Como señaló en el discurso de clausura el político catalán José Miró y Ardèvol, organizador de este evento, «la realidad es que en la sociedad europea hay dos concepciones, dos formas de entender la vida, que forman sin embargo un entramado social, una única sociedad política, para decirlo en términos de Maritain. Hay una concepción que afirma que no necesita nada trascendente para orientar la vida, y a su vez hay otra que reconoce en Dios el inicio, fin y sentido de la vida. Ambas tienen que ser constatadas como lo hace con acierto el preámbulo de la Constitución polaca. De manera específica, por lo tanto, la dimensión religiosa que de manera mayoritaria, pero no exclusiva, se expresa en el cristianismo y sus Iglesias, tiene que ser reconocida en términos positivos, no únicamente como raíz primigenia sino como realidad social viva y actuando. La formulación institucional que ha de acoger a ambas no tiene nada nuevo, porque es común a la casi totalidad de normas constitucionales de los Estados de la Unión. Se trata de la aconfesionalidad de las instituciones, lo que significa –volvemos a recordar una obviedad– que la institución como tal no tiene confesión religiosa, es neutral, y lo es porque tampoco profesa el laicismo. Y desde esa neutralidad, desde la aconfesionalidad, reconoce la realidad religiosa de la sociedad y la contempla como un hecho positivo.
La nueva Constitución representa una oportunidad histórica, porque puede significar un marco europeo que facilite el diálogo y el trabajo común entre la concepción laica y religiosa del hombre, como condición necesaria para configurar una vida europea cualitativamente renovada, dotada de un estilo de pensar y vivir más adecuado a la persona, más conforme al grande ideal de unidad y solidaridad, más próximo a las necesidades y esperanzas cotidianas de la gente. Éste y ningún otro es el deseo manifestado reiteradamente por el Papa».
A la inauguración de esta primera Convención asistieron el cardenal Ricardo María Carles arzobispo de Barcelona, el Presidente de la Generalidad de Cataluña, el señor Pujol; el Nuncio de Su Santidad en las Comunidades Europeas, monseñor Faustino Sáinz; y el Presidente de la Asociación Católica de Propagandistas, don Alfonso Coronel de Palma, anfitrión del encuentro. Para el cardenal Carles, «convocar la Convención de Cristianos por Europa es una iniciativa claramente oportuna. Necesitamos que los laicos nos den su opinión porque, en esta sociedad europea plural, se tiene que oír la palabra cristiana, sobre todo teniendo en cuenta que existe un cuerpo doctrinal de la Santa Sede que debe ser conocido. Barcelona tiene el honor de acoger por primera vez esta Convención, que se celebra en una tierra de marca, puerta de España hacia esa Europa que tiene en puertas una notable ampliación. La fe, cuyo rol debe ser conocer la cultura, bendice la experiencia de los hombres. Lo religioso no debe ser sistemáticamente marginado porque, si fuera a sí, tendríamos una enorme carencia moral».

Silencio de lo evidente

El Presidente del Gobierno catalán, el señor Pujol, pronunció un discurso centrado en el reconocimiento de la aportación del cristianismo a la cultura occidental, en particular a Europa. «La civilización cristiana –dijo– no sé si es más feliz, pero es más eficaz y más justa que otras. No hay ninguna civilización capaz de crear y distribuir tanta riqueza como la cristiana. En el mundo cristiano, hay más libertad, más igualdad de la mujer, más respeto por los derechos humanos. De hecho, muchas otras civilizaciones a menudo quieren parecerse a nosotros.

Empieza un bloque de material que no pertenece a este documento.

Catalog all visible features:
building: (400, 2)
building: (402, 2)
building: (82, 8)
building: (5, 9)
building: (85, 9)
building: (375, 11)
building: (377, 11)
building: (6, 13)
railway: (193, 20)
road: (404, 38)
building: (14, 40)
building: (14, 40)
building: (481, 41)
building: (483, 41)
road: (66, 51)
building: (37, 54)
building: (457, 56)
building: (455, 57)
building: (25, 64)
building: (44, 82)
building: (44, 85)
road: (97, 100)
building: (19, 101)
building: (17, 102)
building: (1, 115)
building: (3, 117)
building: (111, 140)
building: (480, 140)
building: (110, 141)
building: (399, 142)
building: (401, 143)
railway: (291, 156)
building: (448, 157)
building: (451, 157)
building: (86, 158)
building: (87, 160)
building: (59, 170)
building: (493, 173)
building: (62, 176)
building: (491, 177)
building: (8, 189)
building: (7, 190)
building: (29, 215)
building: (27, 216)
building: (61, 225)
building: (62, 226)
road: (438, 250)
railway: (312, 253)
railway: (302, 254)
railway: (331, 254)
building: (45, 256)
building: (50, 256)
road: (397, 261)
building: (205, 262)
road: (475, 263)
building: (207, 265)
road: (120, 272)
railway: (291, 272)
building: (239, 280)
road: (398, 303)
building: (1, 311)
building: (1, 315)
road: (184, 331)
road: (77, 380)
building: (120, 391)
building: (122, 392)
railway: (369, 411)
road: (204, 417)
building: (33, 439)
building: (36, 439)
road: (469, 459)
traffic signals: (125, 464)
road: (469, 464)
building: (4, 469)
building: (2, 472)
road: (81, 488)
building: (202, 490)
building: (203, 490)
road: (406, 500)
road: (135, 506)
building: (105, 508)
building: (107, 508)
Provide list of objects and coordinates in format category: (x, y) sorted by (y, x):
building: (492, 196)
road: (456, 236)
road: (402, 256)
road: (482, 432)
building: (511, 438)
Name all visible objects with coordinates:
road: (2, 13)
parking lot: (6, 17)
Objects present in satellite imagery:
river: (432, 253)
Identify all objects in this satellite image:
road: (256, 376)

Roberto Formigoni presidente de Lonbardía saluda a Josep Miró i Ardèvol

El cristianismo ha contribuido decisivamente en dos rupturas decisivas: la separación entre el poder temporal y el espiritual, y la del pensamiento religioso con el científico». En otro momento señaló: «No nos tenemos que esconder de nuestros valores cristianos. En Francia, cuando se elaboraba la Carta de Derechos Fundamentales de la Unión Europea, algunos políticos de todos los signos se manifestaron contra la inclusión de referencias al cristianismo, pero hubo otras personalidades, como Jacques Delors, Michel Campdessus o el filósofo Paul Ricoeur, que se mostraron a favor. Es importante que se hable del hecho religioso en la construcción europea, por su importancia histórica, su decisiva influencia y porque hay una cierta tendencia a silenciar esta evidente realidad».
El Nuncio en las Comunidades Europeas, monseñor Faustino Sáinz, señaló que «la importancia de la Convención de Cristianos por Europa está en su coincidencia en el tiempo con el proceso de elaboración de la Constitución europea. No imponemos nuestros dogmas, sino que proponemos algo con argumentos con los que se identifican la gran mayoría de europeos. Queremos, eso sí, una Europa laica pero no laicista. El recuerdo de las raíces cristianas puede ser un aspecto más impactante a nivel mediático, pero lo verdaderamente importante es la relación de la concepción cristiana con la construcción de la Europa del presente y del futuro».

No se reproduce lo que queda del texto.